Oracle Porn 06-07-2011 03:30 AM

Around here those sites are very popular, in the last year maybe 50-100 new sites popped up, all offering daily "deals", some of them are actually good but most are crap...from what I hear they take in %18-%23, and I'm talking about a site that got bought by groupon for a couple of mil.

seeandsee 06-07-2011 03:56 AM

there is 20+ clones just in my small country, what is going in world who will know

TheDA 06-07-2011 04:18 AM

Buy all accounts Lefkofsky was already quite a wealthy guy. I don't think it will change him too much.
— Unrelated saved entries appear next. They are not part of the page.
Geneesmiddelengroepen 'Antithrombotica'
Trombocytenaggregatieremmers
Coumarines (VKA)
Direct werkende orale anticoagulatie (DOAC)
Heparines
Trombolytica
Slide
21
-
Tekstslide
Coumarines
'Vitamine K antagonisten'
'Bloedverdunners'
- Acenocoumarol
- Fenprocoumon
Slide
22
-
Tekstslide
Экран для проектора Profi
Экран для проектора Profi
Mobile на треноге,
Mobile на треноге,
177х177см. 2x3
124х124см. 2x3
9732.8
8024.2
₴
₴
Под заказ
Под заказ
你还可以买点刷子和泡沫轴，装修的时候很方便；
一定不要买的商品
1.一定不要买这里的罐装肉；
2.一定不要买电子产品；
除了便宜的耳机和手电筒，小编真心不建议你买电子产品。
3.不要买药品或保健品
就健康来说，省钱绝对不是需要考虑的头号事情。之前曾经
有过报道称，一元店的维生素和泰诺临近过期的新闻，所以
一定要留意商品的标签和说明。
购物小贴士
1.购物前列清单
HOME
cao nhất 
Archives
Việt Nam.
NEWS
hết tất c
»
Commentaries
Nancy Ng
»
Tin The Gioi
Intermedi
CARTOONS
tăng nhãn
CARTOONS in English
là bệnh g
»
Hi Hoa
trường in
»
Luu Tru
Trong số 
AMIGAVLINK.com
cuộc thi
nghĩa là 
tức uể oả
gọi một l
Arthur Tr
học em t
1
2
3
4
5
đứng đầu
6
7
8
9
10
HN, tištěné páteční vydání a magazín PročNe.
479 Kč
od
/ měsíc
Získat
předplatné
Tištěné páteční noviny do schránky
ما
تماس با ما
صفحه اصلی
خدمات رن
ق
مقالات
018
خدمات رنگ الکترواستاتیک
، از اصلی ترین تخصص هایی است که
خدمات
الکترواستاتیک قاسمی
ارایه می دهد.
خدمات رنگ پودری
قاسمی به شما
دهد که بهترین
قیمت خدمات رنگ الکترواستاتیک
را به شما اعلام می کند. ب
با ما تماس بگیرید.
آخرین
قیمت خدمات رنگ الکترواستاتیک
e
V_RocKs 06-07-2011 04:27 AM

Groupon will be like AOL.... They will go IPO, buy up other people and then their original business will be crap... But they will own Universal, Saab, Sony, BMW and a host of other businesses where people actually come back.

Mutt 06-07-2011 04:55 AM

Quote:

Originally Posted by camperjohn64 (Post 18199134)

Because the company I work for is trying to build a Groupon knock-off, they've been looking at the groupon data, and have noticed that if you look at the return customers, there are really very few. Meaning: "lots of hype, try it once, never come back!"

first, how does the company you work for have 'groupon data'? and if it's true that the % of return visitors is low from Groupon then Groupon and its clones will be a fad. One thing though, small businesses are like small webmasters, desperate for customers/traffic, so they'll keep buying crap Groupon customers the way desperate webmasters still are buying and paying far too much for traffic from brokers and ad networks. Because the only other option is to watch your new business fail, as a good % of new small businesses do.

For many businesses Groupon is a can't lose marketing opportunity, if I own a bowling alley or a gym or a golf driving range and it's never filled on a weeknight I can do a Groupon offer for weeknights and even if I don't get one return customer it really didn't cost me anything.

I think Groupon will be a great opportunity to short sell - it's a cute idea that already has a thousand imitators.

fatfoo 06-07-2011 06:14 AM

He got his start selling carpets on the street. That's interesting. Selling carpets on the street is probably cheaper than selling carpets inside a store. Groupon seems like a successful e-commerce company. Congratulations, Groupon.

camperjohn64 06-07-2011 07:04 AM

Quote:

Originally Posted by Mutt (Post 18199406)
first, how does the company you work for have 'groupon data'? and if it's true that the % of ...

Groupon published from their IPO.

georgeyw 06-08-2011 05:57 PM

Look up Nathan Tinkler - 500k to nearly 1 billion now and only 37

Adam_M 06-08-2011 07:11 PM

If he had a million to drop into a start up he was already doing OK I'm sure!

The Heron 06-08-2011 09:10 PM

Groupon is fucking dumb, anyone that values that at 20billion is even dumber

Socks 06-08-2011 10:11 PM

I know a guy who invested $400k in 1984 as startup capital for a company that later sold for $4B! He made out like a bandit.

camperjohn64 06-08-2011 10:12 PM

Groupon is only in 8 cities. At $7 billion IPO, do these investors really think the website is worth ~1 billion per city?!?!?